Philip Morris sans foi ni loi

Grand conseil vaudois • Bernard Borel s'attaque à la multinationale du tabac.

Bernard Borel s’attaque à la multinationale du tabac.

Une loi votée dans un pays démocratique ? C’est sans importance pour une multinationale comme Philipp Morris. C’est ce qu’on voit en Uruguay à propos du tabac et de la protection de la santé. L’entreprise intente un procès à l’Uruguay, arguant que sa décision d’interdire le tabac dit « light » et de couvrir 75% des paquets de cigarettes de messages d’avertissement des dangers encourus restreindrait « sa liberté d’action commerciale ». Le sang du député vaudois Bernard Borel, qui est aussi médecin, n’a fait qu’un tour. Peut-on laisser, sans broncher, bafouer la démocratie et enterrer des mesures de santé publique ? Et si cela se passait aussi chez nous ? Il a donc développé une initiative cantonale destinée à être adressée aux Chambres fédérales.

Notre gouvernement est en effet directement concerné. D’une part, parce que Philip Morris a installé son siège à Lausanne pour des raisons financières, économiques et opérationnelles. D’autre part, parce que la multinationale prétend mener sa procédure judiciaire dans le cadre du traité d’investissements bilatéraux qui a été signé entre la Suisse et l’Uruguay, traité qui est entré en vigueur en 1991.

Or, le Conseil fédéral ne veut rien entendre. Il invoque que notre pays est l’un des plus gros importateurs de capitaux avec un volume d’investissements de quelque 866 milliards de francs. Il a ainsi tissé le troisième plus grand réseau mondial d’accords bilatéraux de protection des investissements (APPI) qui dépendent de la Banque mondiale . Au nom de ces accords si précieux et si fructueux, le Conseil fédéral refuse d’intervenir auprès de l’APPI, comme le demandait la conseillère nationale Marina Carobbio, elle-même médecin. Il refuse de même d’adapter ces accords pour éviter qu’ils ne nuisent aux mesures de protection de la santé car « cela contreviendrait au but de ces accords qui consiste à protéger les investissements étrangers dans tous les secteurs contre les pratiques contraires au droit international ». Protéger les investissements mais pas la santé !
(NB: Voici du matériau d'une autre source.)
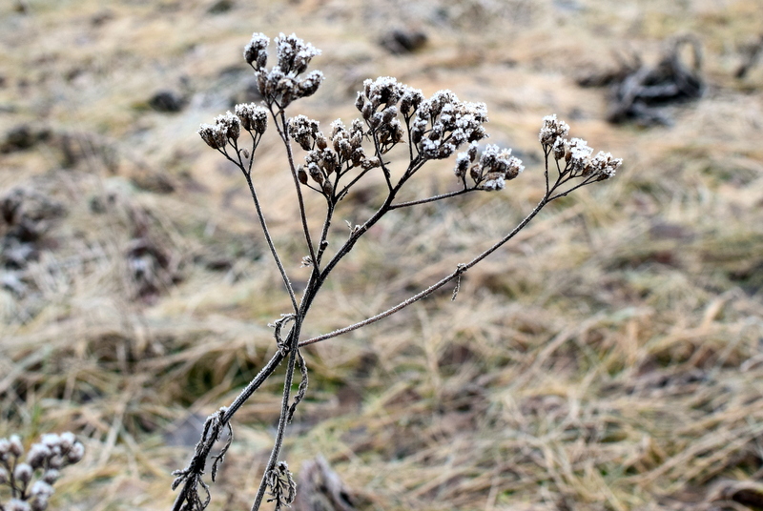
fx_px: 1114
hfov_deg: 37.8
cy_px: 256
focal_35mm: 52
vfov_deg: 25.8
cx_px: 382
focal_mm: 35
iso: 640
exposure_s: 1/60
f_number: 8
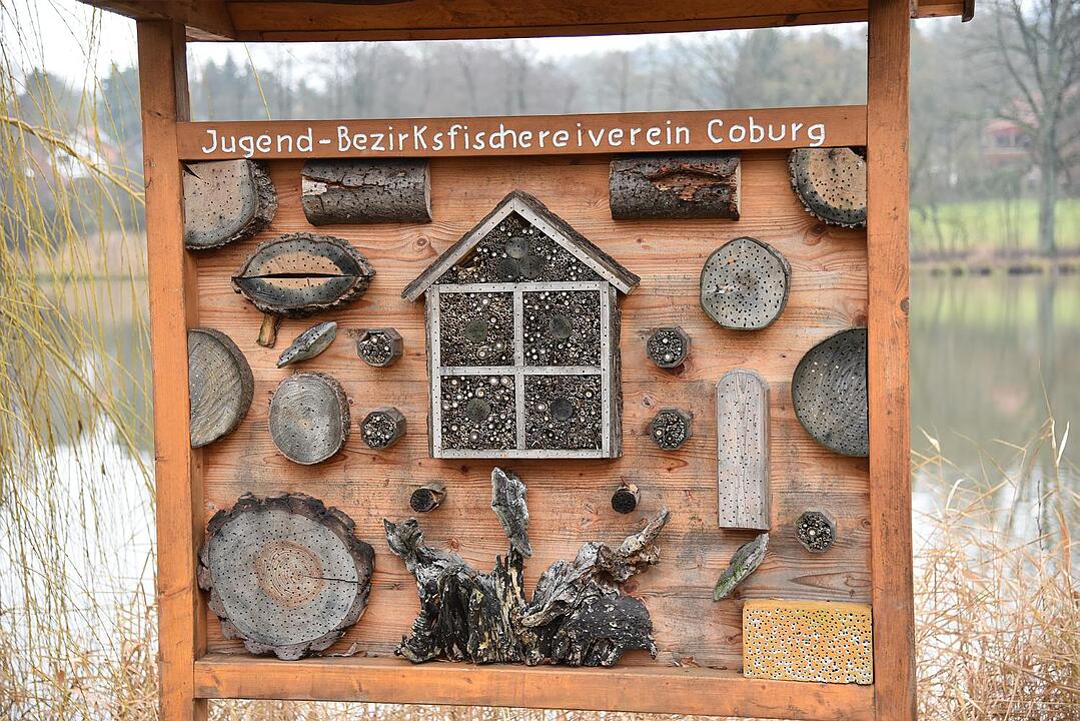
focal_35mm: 65
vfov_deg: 20.9
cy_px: 360
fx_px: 1950
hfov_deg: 31.0
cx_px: 540
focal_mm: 65
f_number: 4
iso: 1250
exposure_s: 1/500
Lutter contre le tabagisme

Philip Morris avait commencé par prétendre inconstitutionnelle la loi uruguayenne, inspirée par l’oncologue Tabare Vasquez, ancien président du pays. Or, la Cour suprême de l’Uruguay a ratifié la constitutionnalité des lois anti-tabac. C’est pourquoi d’habiles juristes ont trouvé un biais, celui de l’APPI, pour détruire toute volonté de s’attaquer au lobby du tabac.

Bernard Borel revient donc à la charge et demande au Conseil d’Etat d’intervenir auprès des autorités fédérales afin de modifier les accords bilatéraux de protection des investissements (APPI) en y excluant les produits dommageables à la santé de la population, comme c’est le cas pour l’Uruguay.

Cette initiative a fait frémir d’indignation l’UDC, mais a été renvoyée à une commission.